= Beginning of Section =

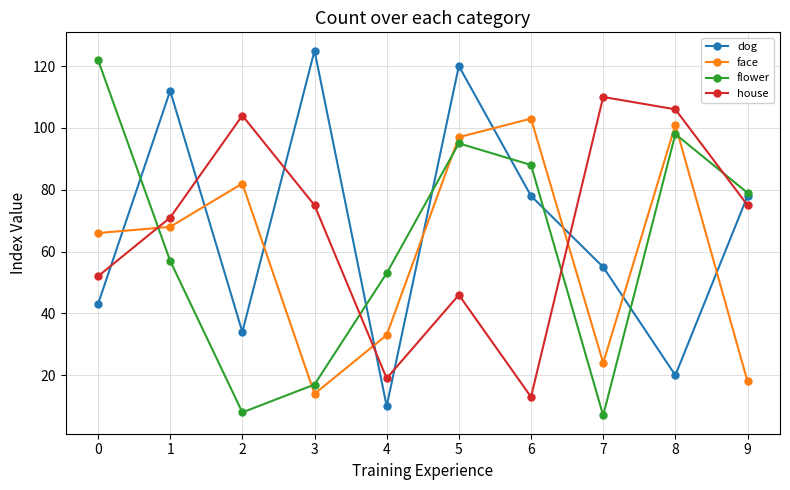

How many lines are shown in the chart?

4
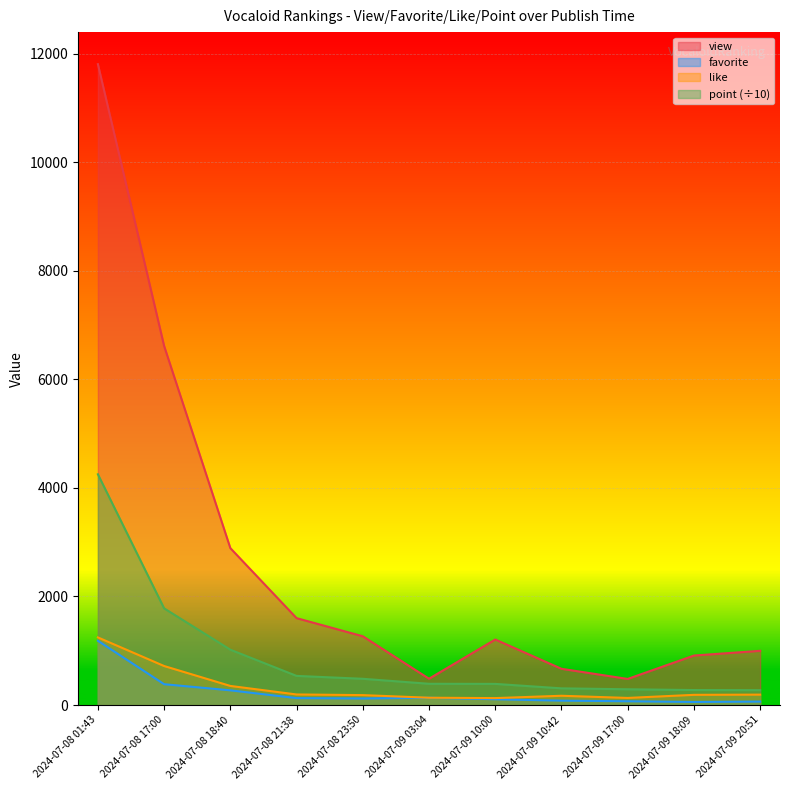

True or false: point and view cross at least once.

False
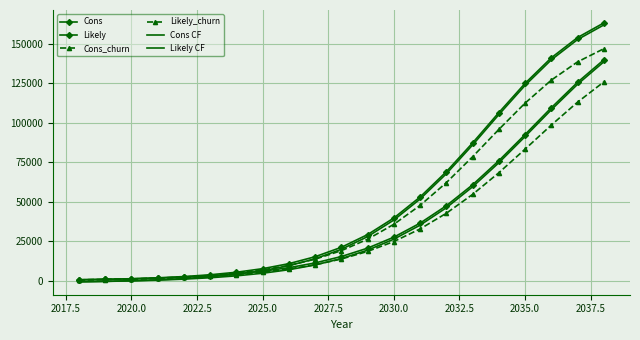

How many data points does each series have?

21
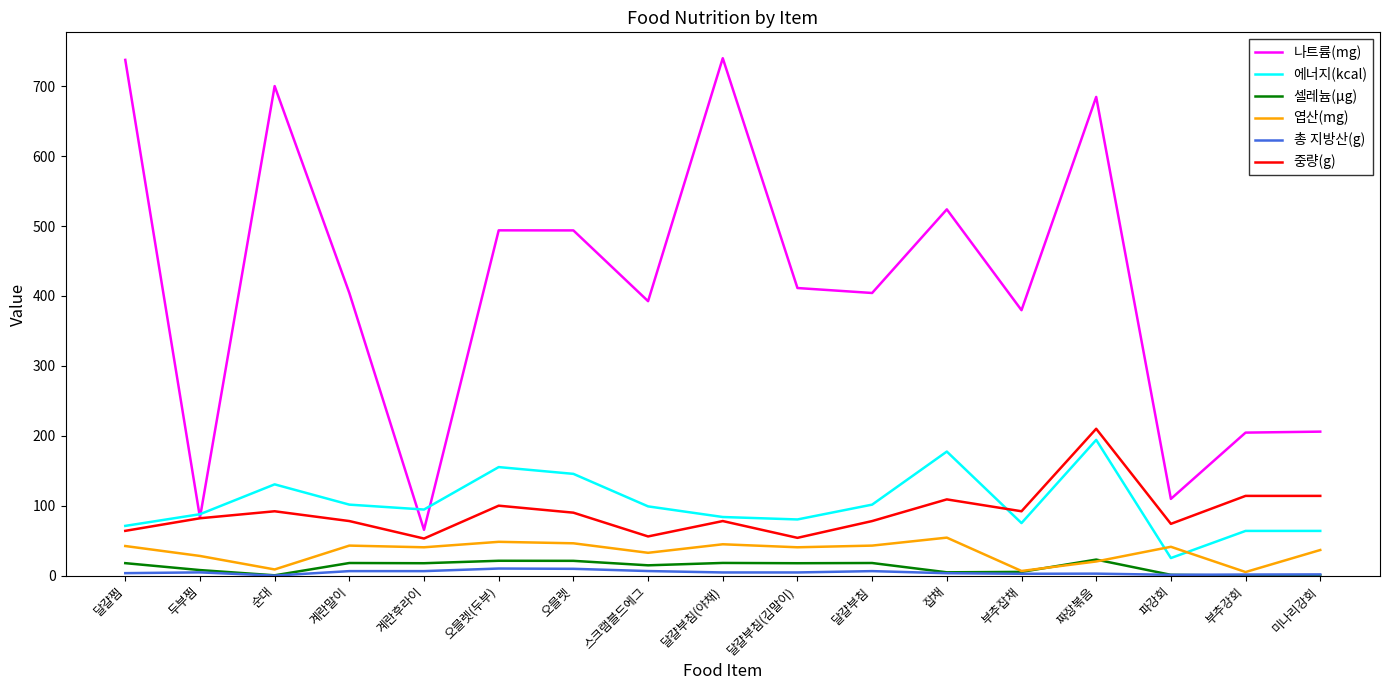

What is the difference between the maximum and minimum values in the 엽산(mg) series?

49.2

= End of Section =

#### [WHAT THIS TASK INVOLVES]
Convert the rows above into a JSON list of strings with one string per line, skipping blank lines. Leave the pictures out.

#### [REPLY TO THE TASK]
[
  "How many lines are shown in the chart?",
  "4",
  "True or false: point and view cross at least once.",
  "False",
  "How many data points does each series have?",
  "21",
  "What is the difference between the maximum and minimum values in the 엽산(mg) series?",
  "49.2"
]